[Document layout analysis data]
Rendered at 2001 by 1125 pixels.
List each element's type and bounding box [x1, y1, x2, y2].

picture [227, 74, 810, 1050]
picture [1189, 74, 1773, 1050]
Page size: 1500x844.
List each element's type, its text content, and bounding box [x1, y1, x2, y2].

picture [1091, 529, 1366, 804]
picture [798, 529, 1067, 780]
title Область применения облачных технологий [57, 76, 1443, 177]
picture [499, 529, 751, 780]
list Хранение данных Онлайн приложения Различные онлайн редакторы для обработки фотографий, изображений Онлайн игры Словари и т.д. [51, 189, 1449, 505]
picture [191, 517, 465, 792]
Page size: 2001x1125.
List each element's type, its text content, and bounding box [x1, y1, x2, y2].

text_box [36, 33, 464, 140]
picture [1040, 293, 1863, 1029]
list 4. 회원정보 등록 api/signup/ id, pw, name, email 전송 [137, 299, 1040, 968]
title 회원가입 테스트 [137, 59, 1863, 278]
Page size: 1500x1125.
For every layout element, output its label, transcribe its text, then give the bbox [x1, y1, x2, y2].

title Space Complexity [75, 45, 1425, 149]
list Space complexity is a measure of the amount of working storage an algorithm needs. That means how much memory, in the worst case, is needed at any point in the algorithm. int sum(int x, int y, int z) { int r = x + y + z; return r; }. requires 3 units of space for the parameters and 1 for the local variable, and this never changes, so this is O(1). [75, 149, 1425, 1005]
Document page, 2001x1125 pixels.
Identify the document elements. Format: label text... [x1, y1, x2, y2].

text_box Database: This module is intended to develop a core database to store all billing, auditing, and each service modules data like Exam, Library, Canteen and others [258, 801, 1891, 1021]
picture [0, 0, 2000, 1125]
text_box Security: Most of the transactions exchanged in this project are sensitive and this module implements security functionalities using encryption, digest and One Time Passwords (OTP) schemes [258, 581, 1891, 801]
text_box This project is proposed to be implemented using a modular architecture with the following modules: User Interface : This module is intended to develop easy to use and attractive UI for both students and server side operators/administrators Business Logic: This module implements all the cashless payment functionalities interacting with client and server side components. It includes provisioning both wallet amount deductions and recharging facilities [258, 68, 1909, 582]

> **Task statement**: Whenever a line above contains "pixels", copy that line.

> **Exercise solution**:
Rendered at 2001 by 1125 pixels.
Document page, 2001x1125 pixels.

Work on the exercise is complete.